A Fibonacci Number of Grandpa Truths

One. I care less about what I look like as a result of my physical activity than in how I feel and what I can do. It’s not like at 62 years old I’ll be entering any physique competitions. I’d be much more about Senior Games. Or just fun and fulfillment.

Two. Why shouldn’t it be fun? I’m running out of time for fun. When it comes to regular work, I’ve often said, “If it ain’t fun, don’t do it.” Or, if it’s not fun, find or make the fun. I like to be playful. Grandkids are fun. Playful. They bring joy. I’ve been learning from that. For me, staying fit for grandkids should be those things as well. Check out Ginny Maccoll on Instagram; she’s working her butt off day in, day out, and having a blast doing it. She smiles!

Three. I don’t run much, but when I do, I prefer trails to road. If I run more than the occasional 30 sec or 1-2 minute interval of some sort, I want a trail. When I’m on the road anything past two minutes starts to feel like a chore. When I am on the trail, it’s as if I develop a spring that carries me along. Trails help a lot. They’re more fun!

Four. I don’t think that even if I had a body worth showing I would do anything with my shirt off that people would see. Heck I never exercised with my shirt off when I was younger, slimmer, and alone. That’s just me.

Five. If I make my activity and fitness about me — self-preoccupation, self-indulgence, getting attention — it becomes stale, draining, even anxious. If I make it about others, then it is about love, and becomes life-giving, joyous, motivating. Playing with grandchildren, being able to do things for my wife or my mom, being better able to serve students at work during crazy busy camps, inspiring students a bit . . . that’s what my fitness is ultimately for. For me, and even more, beyond me.

Six. I want to stay flexible and mobile. That was an emphasis in my life throughout decades of Taekwondo. I don’t feel good if I find myself regressing in those areas. Even if I want to stay strong as I age, I want to stay supple. Bamboo not oak.

Seven. I imagine the fifteen or twenty excess pounds I carry on my body will keep me from qualifying for American Ninja Warrior. I can live with that. I really should lose five or ten, though. I periodically fret over that.
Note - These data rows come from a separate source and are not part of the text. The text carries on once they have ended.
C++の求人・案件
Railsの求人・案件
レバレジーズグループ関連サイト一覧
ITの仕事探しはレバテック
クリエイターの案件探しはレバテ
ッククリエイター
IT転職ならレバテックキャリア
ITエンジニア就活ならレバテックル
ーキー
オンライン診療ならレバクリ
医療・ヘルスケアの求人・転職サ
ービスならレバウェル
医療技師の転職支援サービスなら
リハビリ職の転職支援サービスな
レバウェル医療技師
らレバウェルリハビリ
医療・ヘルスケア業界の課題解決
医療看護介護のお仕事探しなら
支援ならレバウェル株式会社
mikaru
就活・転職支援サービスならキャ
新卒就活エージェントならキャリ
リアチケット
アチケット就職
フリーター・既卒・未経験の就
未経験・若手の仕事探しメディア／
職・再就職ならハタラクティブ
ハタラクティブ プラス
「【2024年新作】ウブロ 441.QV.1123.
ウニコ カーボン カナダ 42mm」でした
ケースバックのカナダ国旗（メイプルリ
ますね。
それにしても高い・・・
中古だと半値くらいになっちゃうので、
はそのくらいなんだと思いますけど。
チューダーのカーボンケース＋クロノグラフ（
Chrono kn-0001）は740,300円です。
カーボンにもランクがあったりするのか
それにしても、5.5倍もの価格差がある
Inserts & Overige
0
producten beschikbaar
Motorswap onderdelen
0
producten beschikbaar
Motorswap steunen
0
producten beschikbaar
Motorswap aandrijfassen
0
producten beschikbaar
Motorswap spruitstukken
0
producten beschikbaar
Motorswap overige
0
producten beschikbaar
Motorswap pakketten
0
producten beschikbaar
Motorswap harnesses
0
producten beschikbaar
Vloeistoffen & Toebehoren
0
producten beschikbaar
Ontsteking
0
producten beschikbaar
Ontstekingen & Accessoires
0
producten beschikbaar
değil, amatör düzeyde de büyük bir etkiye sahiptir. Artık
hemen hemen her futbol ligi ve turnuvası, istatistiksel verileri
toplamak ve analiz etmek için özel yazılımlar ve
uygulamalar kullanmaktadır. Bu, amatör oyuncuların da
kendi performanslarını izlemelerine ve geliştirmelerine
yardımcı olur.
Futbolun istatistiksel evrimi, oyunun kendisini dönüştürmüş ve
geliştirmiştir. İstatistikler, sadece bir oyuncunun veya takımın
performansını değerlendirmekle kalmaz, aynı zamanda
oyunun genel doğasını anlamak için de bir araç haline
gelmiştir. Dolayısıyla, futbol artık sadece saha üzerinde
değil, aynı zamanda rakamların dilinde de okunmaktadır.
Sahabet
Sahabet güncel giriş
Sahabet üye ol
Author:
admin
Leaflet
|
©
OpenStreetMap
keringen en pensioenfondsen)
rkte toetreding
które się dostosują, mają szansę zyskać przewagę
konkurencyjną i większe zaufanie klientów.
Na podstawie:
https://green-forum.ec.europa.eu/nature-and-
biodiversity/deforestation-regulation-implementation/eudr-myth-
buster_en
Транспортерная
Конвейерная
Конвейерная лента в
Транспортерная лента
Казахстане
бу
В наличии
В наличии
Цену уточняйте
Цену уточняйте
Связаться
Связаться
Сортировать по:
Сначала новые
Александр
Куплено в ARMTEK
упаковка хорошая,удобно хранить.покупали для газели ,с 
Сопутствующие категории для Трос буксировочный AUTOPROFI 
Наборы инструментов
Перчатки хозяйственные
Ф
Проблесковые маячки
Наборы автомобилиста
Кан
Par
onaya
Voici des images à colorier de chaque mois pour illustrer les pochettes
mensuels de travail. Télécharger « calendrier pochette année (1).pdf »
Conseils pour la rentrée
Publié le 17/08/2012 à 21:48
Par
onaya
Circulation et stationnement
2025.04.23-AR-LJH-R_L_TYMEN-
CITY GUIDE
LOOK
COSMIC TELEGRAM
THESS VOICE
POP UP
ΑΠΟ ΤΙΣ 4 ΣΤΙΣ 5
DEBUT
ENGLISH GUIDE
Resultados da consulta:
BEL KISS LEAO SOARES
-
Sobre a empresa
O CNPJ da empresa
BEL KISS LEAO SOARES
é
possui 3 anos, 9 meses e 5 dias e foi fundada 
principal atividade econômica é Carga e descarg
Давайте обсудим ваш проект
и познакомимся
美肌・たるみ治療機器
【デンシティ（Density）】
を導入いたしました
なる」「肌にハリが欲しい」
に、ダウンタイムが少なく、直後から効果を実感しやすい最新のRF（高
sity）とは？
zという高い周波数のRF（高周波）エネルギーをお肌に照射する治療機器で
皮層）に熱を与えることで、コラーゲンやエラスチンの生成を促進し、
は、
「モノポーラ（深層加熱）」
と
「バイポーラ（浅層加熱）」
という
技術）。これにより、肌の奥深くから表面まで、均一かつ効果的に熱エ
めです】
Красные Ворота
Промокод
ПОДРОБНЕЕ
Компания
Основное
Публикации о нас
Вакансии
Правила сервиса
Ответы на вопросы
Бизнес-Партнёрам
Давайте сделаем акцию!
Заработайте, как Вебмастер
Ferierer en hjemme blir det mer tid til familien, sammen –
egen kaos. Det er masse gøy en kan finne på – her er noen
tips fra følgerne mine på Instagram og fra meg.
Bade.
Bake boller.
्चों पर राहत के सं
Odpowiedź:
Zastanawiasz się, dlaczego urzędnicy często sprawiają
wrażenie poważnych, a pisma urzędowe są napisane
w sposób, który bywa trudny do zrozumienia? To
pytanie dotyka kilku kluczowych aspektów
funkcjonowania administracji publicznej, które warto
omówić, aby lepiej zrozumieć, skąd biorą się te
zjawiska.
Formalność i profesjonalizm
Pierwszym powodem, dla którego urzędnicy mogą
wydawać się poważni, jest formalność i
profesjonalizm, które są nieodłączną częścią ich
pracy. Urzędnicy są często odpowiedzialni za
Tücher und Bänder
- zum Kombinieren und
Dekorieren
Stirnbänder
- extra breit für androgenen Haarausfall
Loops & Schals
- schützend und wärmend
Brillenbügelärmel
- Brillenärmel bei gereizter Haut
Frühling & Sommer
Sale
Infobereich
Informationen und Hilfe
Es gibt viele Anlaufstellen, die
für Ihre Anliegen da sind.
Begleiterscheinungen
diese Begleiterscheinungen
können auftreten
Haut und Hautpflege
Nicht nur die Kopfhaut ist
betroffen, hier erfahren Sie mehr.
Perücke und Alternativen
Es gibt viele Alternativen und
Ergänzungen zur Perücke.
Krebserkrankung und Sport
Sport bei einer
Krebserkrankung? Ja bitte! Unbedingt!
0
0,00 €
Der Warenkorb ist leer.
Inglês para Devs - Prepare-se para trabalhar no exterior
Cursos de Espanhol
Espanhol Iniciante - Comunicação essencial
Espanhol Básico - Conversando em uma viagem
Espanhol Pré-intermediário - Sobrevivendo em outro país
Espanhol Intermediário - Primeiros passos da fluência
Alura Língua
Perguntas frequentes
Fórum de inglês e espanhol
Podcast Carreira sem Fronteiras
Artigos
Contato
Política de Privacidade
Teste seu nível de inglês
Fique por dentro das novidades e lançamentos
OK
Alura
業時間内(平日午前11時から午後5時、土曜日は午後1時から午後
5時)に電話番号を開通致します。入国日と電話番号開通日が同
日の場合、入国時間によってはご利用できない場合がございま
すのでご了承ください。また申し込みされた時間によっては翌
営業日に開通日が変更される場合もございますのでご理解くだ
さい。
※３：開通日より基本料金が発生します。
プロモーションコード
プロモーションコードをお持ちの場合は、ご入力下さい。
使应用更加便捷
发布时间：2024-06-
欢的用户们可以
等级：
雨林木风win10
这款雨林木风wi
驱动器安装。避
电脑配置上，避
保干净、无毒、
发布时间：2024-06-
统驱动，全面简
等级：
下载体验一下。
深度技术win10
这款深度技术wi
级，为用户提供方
Eight. Back to taekwondo… it’s the first time in my life I felt like an athlete and discovered my skill. Whenever I’m training in a way that supports that, or is reminiscent of that, I feel better. Training to solely to be stronger, or a little bit bigger, or better-appearing, or to do crazy poses or an impressive movement, ultimately doesn’t do it for me, in isolation at least. JJ gets it; thanks, JJ! (More on that in the very near future.)

Nine. I tend to compare, which has been a tremendous thief of joy in my life. I now look to be inspired by the right people for the right reasons, and to feel like I’ve joined into community with the right people. In those instances there is no comparison; it’s all community, sharing and support. Thank you Kantilal Chiba for being in community with me! I know you’re having fun and training for all the right reasons. You and Spiderman.

Ten. As Bryan Kest notes in one of my favorite yoga videos, “strength builds in increments, flexibility builds in increments.” Even if I am ultimately on a slow decline to becoming fertilizer, I try to maintain patience and acceptance. Regardless of age, writing a novel happens one page at a time.

Eleven. If the rest of my life — work, relationships, spirituality — is in harmony then my physical activity feels in harmony. When I’m unsettled with my physical activity, I know the real work has to happen in my mental-emotional-spiritual realm. With acknowledgement to my Taekwondo Great Grand Master, “The mind and body travel together.”

Twelve. It’s OK to occasionally want to show off, feel good about an accomplishment, share what I’m doing, do a cool party trick. That’s healthy ego. As long as it’s just sometimes and not a constant drive, it’s OK.

Thirteen. I want my movement, and my life for that matter, to contribute to leaving a legacy, of having been of value to others in some way that endures. When it’s only about how I feel or how I end up, then I know I’m going about it wrong. Somehow, it’s got to serve and endure. Right now, that’s with maintaining a presence as an active grandpa to my grandchildren, and in my contributions to my students who are blind. And, maybe, it might also be to nudge a few other grandpas to a bit more wellness and fulfillment via movement.

Published by

Chris Correia

I live in Northern Minnesota, am a Massachusetts native, a 35-year husband, a grandpa, a former taekwondo instructor, a bit of a yoga guy, a student of Ignatian spirituality, a good-natured joker, and I now work with blind teens and adults.

2 thoughts on “A Fibonacci Number of Grandpa Truths”

  1. Love this, Chris.
    The unedited script of your perspective gives company to many thoughts all of us (your readers) have. Feels good to hear it from voices other than the ones in our own head sometimes 💛. Thanks for sharing !!